Conflict of Interest Disclosure:

The authors have declared no conflict of interest.

Figures

Figure 1
Figure 1. Example of the noninvasive 3D-localized 31P MRS exam from a target tumor mass of a DLBCL patient
Top, T1-weighted Spin-Echo MR images acquired in the three orthogonal orientations from the right inguinal area of a newly diagnosed DLBCL patient are shown. In the images a tumor mass of approximately 32–35 millimeters in each diameter is shown (white arrows).

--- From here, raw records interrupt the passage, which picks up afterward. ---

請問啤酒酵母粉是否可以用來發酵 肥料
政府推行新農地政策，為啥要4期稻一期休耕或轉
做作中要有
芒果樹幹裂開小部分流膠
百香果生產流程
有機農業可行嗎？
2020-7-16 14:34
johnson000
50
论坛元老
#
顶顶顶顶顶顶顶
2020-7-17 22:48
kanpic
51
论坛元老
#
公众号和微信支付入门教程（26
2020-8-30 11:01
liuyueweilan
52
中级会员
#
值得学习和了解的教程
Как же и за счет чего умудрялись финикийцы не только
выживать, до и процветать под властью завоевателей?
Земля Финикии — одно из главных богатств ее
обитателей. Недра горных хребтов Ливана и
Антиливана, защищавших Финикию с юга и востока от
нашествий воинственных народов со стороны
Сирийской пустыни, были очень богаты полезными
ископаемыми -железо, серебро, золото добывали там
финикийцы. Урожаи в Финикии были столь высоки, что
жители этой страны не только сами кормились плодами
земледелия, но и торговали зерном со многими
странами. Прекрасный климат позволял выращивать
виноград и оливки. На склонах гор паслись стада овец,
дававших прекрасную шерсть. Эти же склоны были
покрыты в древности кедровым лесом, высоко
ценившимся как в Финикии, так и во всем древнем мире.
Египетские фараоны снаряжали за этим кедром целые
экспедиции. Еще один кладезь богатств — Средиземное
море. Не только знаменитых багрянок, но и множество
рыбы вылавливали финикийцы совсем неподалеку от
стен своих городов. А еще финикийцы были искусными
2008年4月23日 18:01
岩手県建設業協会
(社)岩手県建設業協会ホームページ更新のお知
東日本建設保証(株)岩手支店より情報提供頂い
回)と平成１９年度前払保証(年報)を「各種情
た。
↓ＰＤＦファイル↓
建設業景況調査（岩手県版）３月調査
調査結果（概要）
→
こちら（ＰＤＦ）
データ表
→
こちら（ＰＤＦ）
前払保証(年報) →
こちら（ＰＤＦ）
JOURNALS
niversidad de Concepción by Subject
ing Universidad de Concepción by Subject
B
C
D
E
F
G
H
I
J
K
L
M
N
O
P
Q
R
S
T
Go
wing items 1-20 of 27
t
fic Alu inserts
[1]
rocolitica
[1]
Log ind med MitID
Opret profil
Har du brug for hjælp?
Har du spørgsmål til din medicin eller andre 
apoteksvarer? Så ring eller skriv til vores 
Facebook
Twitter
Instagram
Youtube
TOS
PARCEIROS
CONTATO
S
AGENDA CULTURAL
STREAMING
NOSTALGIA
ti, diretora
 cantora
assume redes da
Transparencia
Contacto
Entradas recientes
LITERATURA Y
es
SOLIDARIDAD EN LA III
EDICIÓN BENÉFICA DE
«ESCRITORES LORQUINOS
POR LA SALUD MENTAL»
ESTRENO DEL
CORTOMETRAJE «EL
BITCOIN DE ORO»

Each image is overlaid with a grid representing the projection of the 3-dimensional acquisition matrix of voxels where 31P spectral signals were localized. Shaded in grey are the 2D projections of a voxel that was included in the tumor mass. Bottom, The 31P spectrum of the voxel highlighted in the images is shown with corresponding peak assignments (PE, phosphoethanolamine; PC, phosphocreatine; Pi, inorganic phosphate; PDE, the phosphodiester region; PCr, location of the phosphocreatine signal [not present in the tumor spectrum but prominent in the spectra of surrounding muscle; and NTP, the α, β, and γ phosphates of nucleoside triphosphates). The sum of the phosphomonoester (PME) signals phosphoethanolamine (PE) and phosphocholine (PC) and the triplet of the Pβ of NTP (highlighted in red in the spectrum) were integrated to obtain the tumor PME/NTP value.
FIGURE 2
FIGURE 2. Kaplan-Meier curves modeling the Time to Treatment Failure (TTF) of DLBCL patients segregated by the pretreatment PME/NTP tumor value obtained noninvasively by 31P MR spectroscopy
Survival curves of the DLBCL patients set apart by the PME/NTP cutoff that maximized the comparative relative risk to fail treatment (cutoff at 2.2). The blue survival curve belongs to the group below the cutoff while the green survival curve belongs to the group above it with circles corresponding to censor points in both curves. The statistical difference of the survival function curves determined by the Tarone-Ware was highly significant (p < 0.00001) with a comparative relative risk to fail treatment of 8.66.